Makatisi received a universality selection to participate at the 2024 Summer Olympics, as she was one of three representatives of her country. Her selection sparked a dispute as the Lesotho National Olympic Committee approved her as the selection, but the Federation of Athletics Lesotho (FAL) believed Neheng Khatala was more qualified and abruptly sent Makatisi a letter stating that her Olympic appearance had been canceled. However, ultimately, Makatisi was selected to compete, being approved by World Athletics (WA).
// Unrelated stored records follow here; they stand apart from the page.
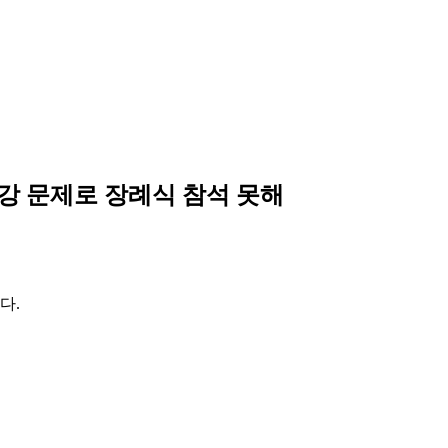
건강 문제로 장례식 참석 못해
다.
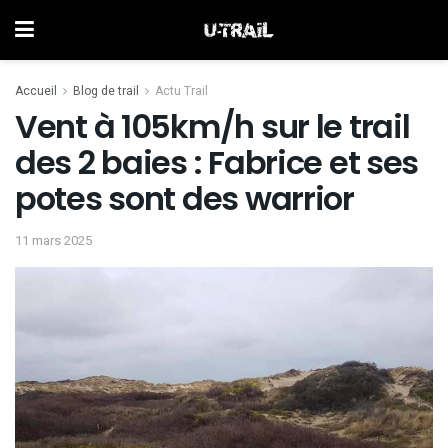
Accueil
Blog de trail
Actu Trail
Vent à 105km/h sur le trail
des 2 baies : Fabrice et ses
potes sont des warrior
11 mars 2025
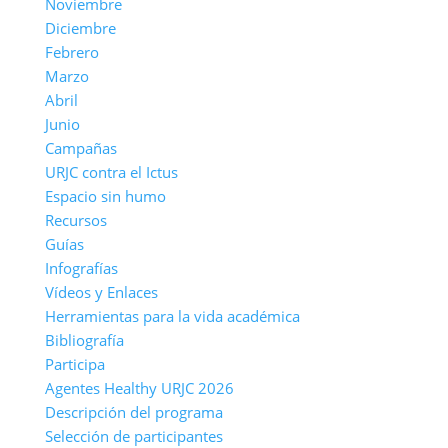
Noviembre
Diciembre
Febrero
Marzo
Abril
Junio
Campañas
URJC contra el Ictus
Espacio sin humo
Recursos
Guías
Infografías
Vídeos y Enlaces
Herramientas para la vida académica
Bibliografía
Participa
Agentes Healthy URJC 2026
Descripción del programa
Selección de participantes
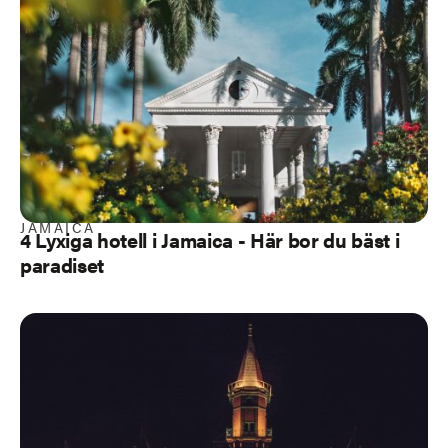
JAMAICA
4 Lyxiga hotell i Jamaica - Här bor du bäst i
paradiset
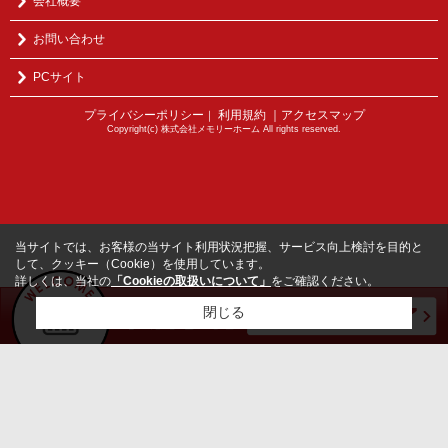
会社概要
お問い合わせ
PCサイト
プライバシーポリシー
利用規約
｜アクセスマップ
｜
Copyright(c) 株式会社メモリーホーム All rights reserved.
当サイトでは、お客様の当サイト利用状況把握、サービス向上検討を目的と
して、クッキー（Cookie）を使用しています。
詳しくは、当社の
「Cookieの取扱いについて」
をご確認ください。
閉じる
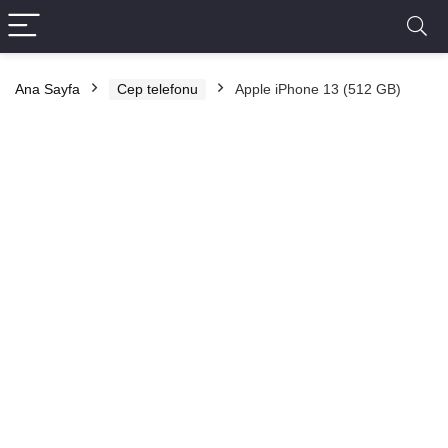
Ana Sayfa
Cep telefonu
Apple iPhone 13 (512 GB)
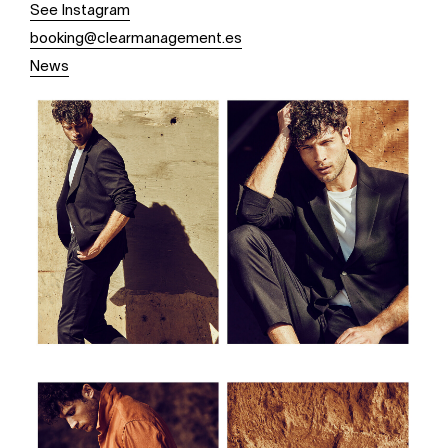
See Instagram
booking@clearmanagement.es
News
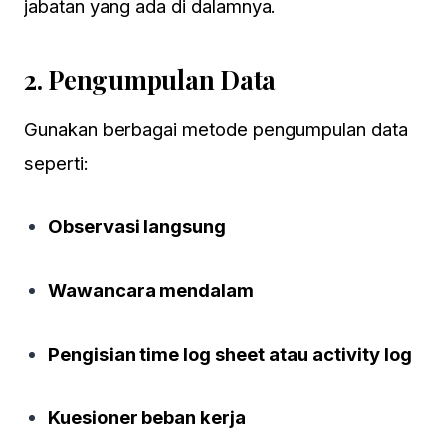
jabatan yang ada di dalamnya.
2.
Pengumpulan Data
Gunakan berbagai metode pengumpulan data
seperti:
Observasi langsung
Wawancara mendalam
Pengisian time log sheet atau activity log
Kuesioner beban kerja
At the Olympics, she placed 31st in the women's marathon with a time of 2:30:20. Her placement improved from 57th to 54th between the 5 km and 15 km marks. She had pulled ahead to 38th by the halfway point. At the 40 km mark, she was in 27th place.

| Athlete | Event | Final |  |
| Result | Rank |
| Tebello Ramakongoana | Men's marathon | 2:07:58 NR | 7 |
| Mokulubete Blandina Makatisi | Women's marathon | 2:30:20 PB | 31 |

==Taekwondo==

Lesotho was represented by one female athlete in taekwondo: Tau in the women's −49 kg event. She qualified via the 2024 African Taekwondo Olympic Qualification Tournament in Dakar, Senegal. On 7 August, she competed in the Round of 16 against 19-year-old Mobina Nematzadeh who was 3 kg heavier than her. She lost 0–3 in the first match and 0–2 in the second, being eliminated from the competition.

| Athlete | Event | Round of 16 | Quarterfinals | Semifinals | Repechage | Final / BM |  |
| Opposition Result | Opposition Result | Opposition Result | Opposition Result | Opposition Result | Rank |
| Michelle Tau | Women's −49 kg | Nematzadeh (IRI) L 0–3, 0–2 | Did not advance |  |  |  |  |

== Aftermath ==
The three Olympians returned to Lesotho on 13 August, being welcomed by Motlatsi Maqelepo, the Minister of Sports, at Moshoeshoe I International Airport. On a tour around Africa, President of the International Olympic Committee, visited Lesotho and its Olympians for two days, praising their "outstanding performance". This visit lasted from the 22 to the 23 October 2024.